### Text under study
The issuer is solely responsible for the content of this announcement.
Invitation
to the 7^th Annual General Meeting
on Thursday, June 20, 2024, at 13:00 (Vienna time)
at the Competence Centre of Raiffeisenbank Korneuburg
A-2100 Korneuburg, Stockerauer Straße 94

I. AGENDA
1. Presentation of the adopted financial statements 2023 according to the Austrian Commercial Code (UGB),
including the management report and the corporate governance report, the non-financial report, the consolidated
financial statements 2023 according to IFRS including the group management report, and the report of the
Supervisory Board on the 2023 financial year
2. Resolution on the discharge of the members of the Management Board from their responsibility for the 2023
financial year
3. Resolution on the discharge of the members of the Supervisory Board from their responsibility for the
2023 financial year
4. Election of the auditor of the financial statements and the consolidated financial statements for the
2024 financial year
5. Resolution on the remuneration report 2023
6. Resolution on the principles of remuneration for the members of the Management Board and the Supervisory
Board (Remuneration Policy)

### Dataset extract
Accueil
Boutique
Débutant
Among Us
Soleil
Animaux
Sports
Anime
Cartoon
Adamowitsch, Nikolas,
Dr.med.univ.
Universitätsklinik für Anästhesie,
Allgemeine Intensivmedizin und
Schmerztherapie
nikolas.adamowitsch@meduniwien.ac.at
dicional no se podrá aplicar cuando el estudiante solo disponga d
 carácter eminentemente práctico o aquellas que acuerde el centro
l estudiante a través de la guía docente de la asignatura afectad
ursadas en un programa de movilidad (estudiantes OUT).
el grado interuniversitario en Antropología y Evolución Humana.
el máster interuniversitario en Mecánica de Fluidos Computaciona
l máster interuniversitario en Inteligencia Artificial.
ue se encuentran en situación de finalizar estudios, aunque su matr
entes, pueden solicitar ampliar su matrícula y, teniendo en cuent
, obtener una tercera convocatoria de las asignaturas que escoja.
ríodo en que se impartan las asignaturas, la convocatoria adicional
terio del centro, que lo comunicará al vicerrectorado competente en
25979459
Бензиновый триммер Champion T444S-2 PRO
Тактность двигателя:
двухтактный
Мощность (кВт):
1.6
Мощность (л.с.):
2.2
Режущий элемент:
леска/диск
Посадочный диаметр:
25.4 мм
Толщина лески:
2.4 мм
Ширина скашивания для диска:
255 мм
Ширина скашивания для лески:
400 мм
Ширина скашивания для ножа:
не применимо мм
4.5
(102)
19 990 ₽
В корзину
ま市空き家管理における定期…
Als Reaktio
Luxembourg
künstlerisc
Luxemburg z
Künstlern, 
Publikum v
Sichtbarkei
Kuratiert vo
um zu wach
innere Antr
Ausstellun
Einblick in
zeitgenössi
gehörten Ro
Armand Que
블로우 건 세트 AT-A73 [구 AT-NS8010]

### What this exercise asks
• a. Print the stretch of the meeting invitation from "The issuer is" through "13:00 (Vienna time)", copying it word for word.
• b. Identify each line of the records that contains the string "máster", treating uppercase and lowercase as different.

### Task-by-task answers
• a.
The issuer is solely responsible for the content of this announcement.
Invitation
to the 7^th Annual General Meeting
on Thursday, June 20, 2024, at 13:00 (Vienna time)

• b.
el máster interuniversitario en Mecánica de Fluidos Computaciona
l máster interuniversitario en Inteligencia Artificial.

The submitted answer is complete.